U.S. lawmakers are in agreement about extending daylight-saving time by two months so that it would run from the first Sunday in March and to the last Sunday in November.
/ Source: The Associated Press

When people go through the ritual of moving their clocks forward each spring ushering in daylight-saving time, they’re also saving energy by using more sunlight instead of electricity in the evenings — the equivalent of thousands of barrels of oil, in fact.

Congress says a good thing can be made better.

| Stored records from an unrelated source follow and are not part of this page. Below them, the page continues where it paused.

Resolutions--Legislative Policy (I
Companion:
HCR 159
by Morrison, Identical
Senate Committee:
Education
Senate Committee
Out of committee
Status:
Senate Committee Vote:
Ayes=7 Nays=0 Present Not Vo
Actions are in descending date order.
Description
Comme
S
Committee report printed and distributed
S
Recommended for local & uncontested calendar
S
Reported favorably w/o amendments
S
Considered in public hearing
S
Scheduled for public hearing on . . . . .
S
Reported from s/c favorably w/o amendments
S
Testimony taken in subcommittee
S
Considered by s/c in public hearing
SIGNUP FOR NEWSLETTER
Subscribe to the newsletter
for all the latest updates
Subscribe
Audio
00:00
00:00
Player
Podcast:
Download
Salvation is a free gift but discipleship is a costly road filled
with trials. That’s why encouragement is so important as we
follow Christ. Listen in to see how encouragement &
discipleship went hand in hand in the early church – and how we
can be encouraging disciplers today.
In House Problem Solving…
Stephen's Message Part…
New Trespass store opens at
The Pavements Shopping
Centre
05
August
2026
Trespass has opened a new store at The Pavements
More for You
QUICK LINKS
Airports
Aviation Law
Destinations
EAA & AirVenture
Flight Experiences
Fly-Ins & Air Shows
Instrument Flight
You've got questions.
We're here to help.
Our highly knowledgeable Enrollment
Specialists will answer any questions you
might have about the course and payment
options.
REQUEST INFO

And while lawmakers may not agree on drilling in an Alaska wildlife refuge or raising automobile fuel economy, they came together Thursday — without a word of complaint — to extend DST by two months for those parts of the nation that observe it.

March-November
The House, in approving a massive energy bill that covers more than 1,000 pages, would extend daylight saving to the first Sunday in March and to the last Sunday in November. It now starts in early April and ends in late October.

The Senate must agree — and it is likely to do so.

“We all just feel sunnier after we set the clocks ahead,” said Rep. Ed Markey, D-Mass., who along with Rep. Fred Upton, R-Mich., got the measure into the energy bill.

Upton said extending daylight time “makes sense especially with skyrocketing energy costs” even though farmers for years have not been all that happy about daylight time as it now exists. They complain the later daylight in the morning makes it harder for them to do their work.

There was no such grumbling from farm-state lawmakers about the Markey-Upton provision.

Other critics of earlier attempts to extend DST have been parents concerned about their children going to school in the dark. However, the bill wouldn't extend DST to the darkest months of the year.

100,000 barrels a day in savings
And, according to Upton, the energy benefits are staggering.

Citing Transportation Department figures, he said the additional two months could save the equivalent of 100,000 barrels of oil each day, or 1 percent of the nation’s total energy consumption.

“And that’s using consumption figures from the 1970s. The actual savings should be even higher,” Upton said.

Markey said both sport fans and kilowatt counters ought to be happy.

“In addition to the benefits of energy savings,” he said, it means “less crime, fewer traffic fatalities, more recreation time and increased economic activity. Daylight saving just bring a smile to everybody’s face.”